The 2nd unit is apparently made in the US.  I didn't think any of these heaters were made in the US or Canada any more.  Every brand I see now is made in China (Holmes, Pelonis, Delonghi, etc.) - if I recall.   

FWIW I have 2 of these units - I believe the older one is a Pelonis, the newer unit is a Delonghi.  They've been running for years now and so far they've been working well.  I just had a furnace shut down recently, and was thinking about some way to deal with this - a few of these units running as a backup while I'm away might keep the place above freezing.  But I'd rather not, I won't leave any electric space heater running unattended for days while I'm away.  I'd rather make the trip back out (or call someone who can) if the furnace quits (looking for some sensors now to alert me if that happens).  

Anyway although these heaters appear to be very safe, like Webbie, I am very paranoid.  I don't just shut them off, I unplug them when I'm leaving (weekend place).  Only run them on low, although my better half will occasionally crank one up if it's a really cold day - but once the wood heat soaks in everywhere, they go to low setting only.  

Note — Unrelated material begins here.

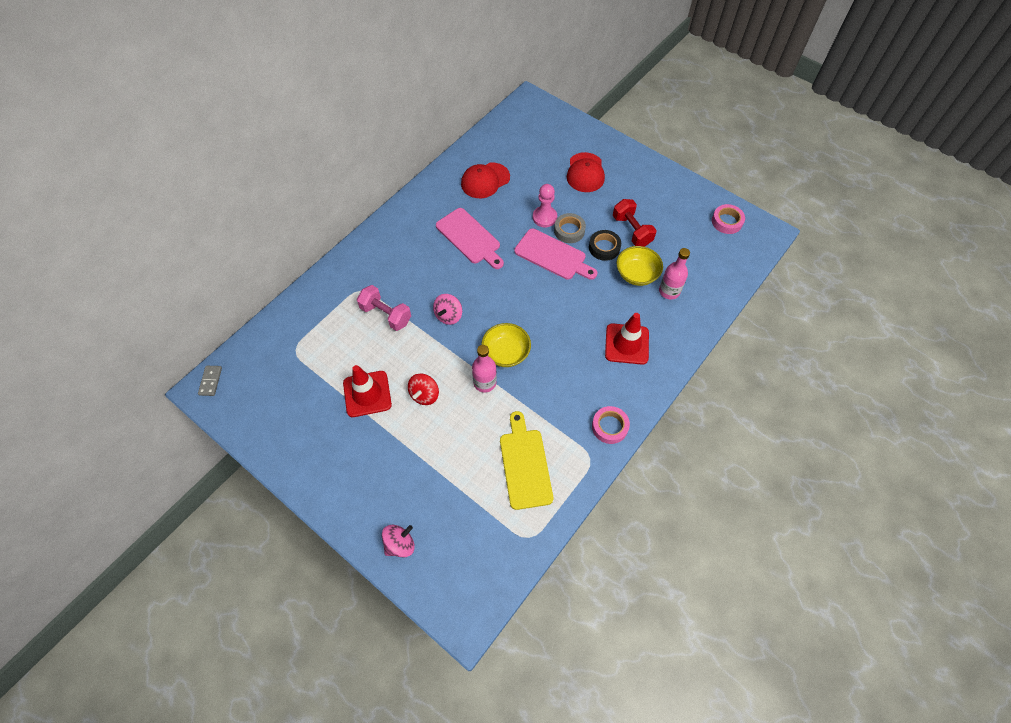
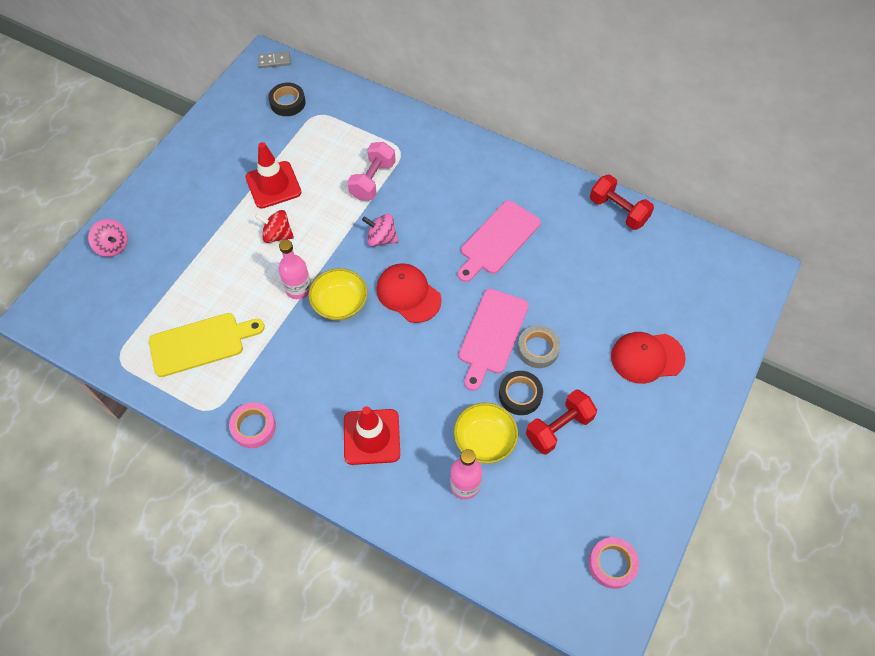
camera: 80 degrees right, 0 degrees up
(270, 374) = (287, 102): none -> black tape
(462, 162) = (618, 211): none -> red dumbbell
(485, 180) = (594, 241): red cap -> red cap (408, 294)
(544, 217) = (552, 317): pink pawn -> none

I have noticed that the older unit has a thinner (probably 16 gauge?) wire whereas the newer one has a much heavier cord (probably a code or standards upgrade) which is surprising as they can draw some current on high setting, but I check the cords religiously and neither has ever been warm to the touch.  I have gone as far as using a spare ceramic tile or a piece of durock (with some felt underneath) as a "platform" that the heater sits on in the corner of the room.  Yeah that's way overkill, but just spare parts, and if a heater decides to drip one day maybe it won't wreck the floor.


----------



## bag of hammers (Feb 4, 2014)

webbie said:


> I just bought two high quality CO detectors in addition to the combined wired-in smoke and CO units in the house.



Can you share the brand / model?  I'm looking for a new CO alarm but I suspect there's a lot of junk on the shelves.  

Anyone have any comments on the Nest CO / smoke detector unit (re: quality?).

https://nest.com/smoke-co-alarm/life-with-nest-protect/


----------



## velvetfoot (Feb 4, 2014)

bag of hammers said:


> (looking for some sensors now to alert me if that happens).



My thermostat, and ecobee smartsi, will send me an email if the temp gets below a temperature I set.


----------



## bag of hammers (Feb 4, 2014)

Thanks velvetfoot - I'll look that one up. 

I started a thread in the DIY forum on these kinds of gadgets if anyone else has anything to share

https://www.hearth.com/talk/threads/monitoring-temps-while-away.123636/

Sorry webbie didn't mean to hijack the thread...


----------



## Highbeam (Feb 4, 2014)

Even the super cheap and super small electric heaters from walmart are available in a non-glowing configuation. Whether or not something is glowing during normal operation has little to do with whether or not it will start a fire. They are all equally danagerous when they malfuction or when used improperly. Don't be complacent about a heater just because you can't see the wire glow. Most times I've been burned it was by things that weren't glowing.

Right now I have a milkhouse heater keeping my RV trailer at 45 degrees with its thermostat. Unattended for freeze protection. Oh wait, same thing with the electric water heater in my closet. Oh wait, my woodstove is also burning unattended.

This whole thread seems crazy and almost gives the wrong message that only glowing things are dangerous. All energized electrical devices have the potential for starting fires.


----------



## Paul L (Feb 6, 2014)

Might as well toss our knives, bicycles and fiskar x27s while we're at it.   I need to worry more


----------



## billb3 (Feb 6, 2014)

Throw everything out that can be disrespected and abused and contains even the slightest possibility of loss of life and you end up living in a nanny state pod as in the Matrix.
Jesus man at some point you have to become an adult and accept some responsibilities in your life.
prosthelytize safety by all means , but telling other people how  to live their lives is an illness you should see a shrink for.


----------